I look back seven months, and forward just one; I try to make sense of this world I am living in. Since September, I have been lost in a funk-constantly tired, sad, sick and self-conscious. For a period of time, I ran on autopilot- I barely slept, exerted minimal effort in school, and found myself (and others) constantly asking, “Where did Libby go?” Here is what I learned, and just how I got “me” back:
Lesson 1: Do not let what people say or do affect your overall quality of life. No matter what someone does to you or says about you, never gift them with the satisfaction of your surrender…your fire to just keep living the life you love. Shitty stuff happens to good people sometimes, and that is inevitable. Don’t get lost because of those things-it’s hard to find yourself. Pick up and carry on.
Lesson 2: Be happy with yourself, even in times of pure loneliness. There is a myth out there that being with another can fill empty voids, cure sadness, and complete the incomplete. Do you want to know the truth? There is no way in hell you can find happiness in the company of others, if you can’t stand the company of yourself. Wake up and look in the mirror; voice every god damn positive thing there is to say about you-then make sure you truly believe it. The rest? Well, it all falls into place.
Lesson 3: Slow down. Our days pass much too quickly to miss the beautiful things that are easily ignored. For months, I didn’t lace up a pair of running shoes. The first morning my feet hit the pavement, I felt awake; fresh air hit my lungs and I rekindled a focus on the horizon that couldn’t be interrupted. Those kinds of moments are but few. Find a way to relax, to meditate; to laugh and to appreciate…this life is so strange, so fragile, and so short.
With one month until the beginning of a new chapter, I reflect on this year with some regret.
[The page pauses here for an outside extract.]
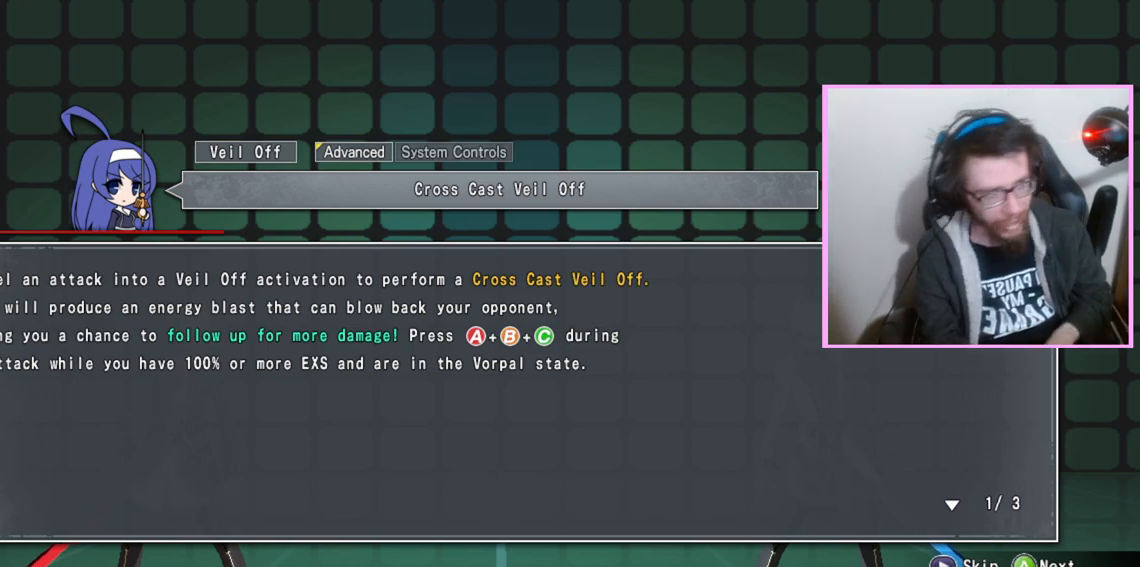
Gameplay with a controller (arcade stick); each line is a JSON object with the inputs held at the frame after it. "events" lists button and stick changes between this image and that frame as [ms after this image, input, new state], when the widget could be followed in between. Not read: L3 R3 other_buttons.
{"buttons": [], "events": [[283, "D", "down"], [350, "D", "up"]]}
I regret not pushing myself to perform better in school. I regret not pulling myself from the depths of unhappiness and darkness that ate up my days. I regret not smiling at strangers, calling up more friends, and going home to my parents to tell them that I really needed them. Despite all of that, I am thankful today to acknowledge my faults with a note of appreciation for the life I’ve been given.
Lately, I’m so in love. I am in love with my friends, my family, this town, traveling, live music, visiting old friends, touching the Pacific Ocean, running, lifting, my job, laughing, having a beer, asking questions (even the hard ones), challenging myself, doing silent good deeds, listening and loving (yes, I am in love with being in love). Can a person be this happy? Sometimes, I feel undeserving. But, in the end, this is what living really feels like. My life puzzle will always have missing pieces; they probably won’t ever fit together perfectly, either. I probably won’t mount it to one of those boards or frame it for the world to see…I’m not that organized. Even still, it’ll be just as beautiful, because I keep finding new pieces every day. And as for the big picture? I think I get it, now.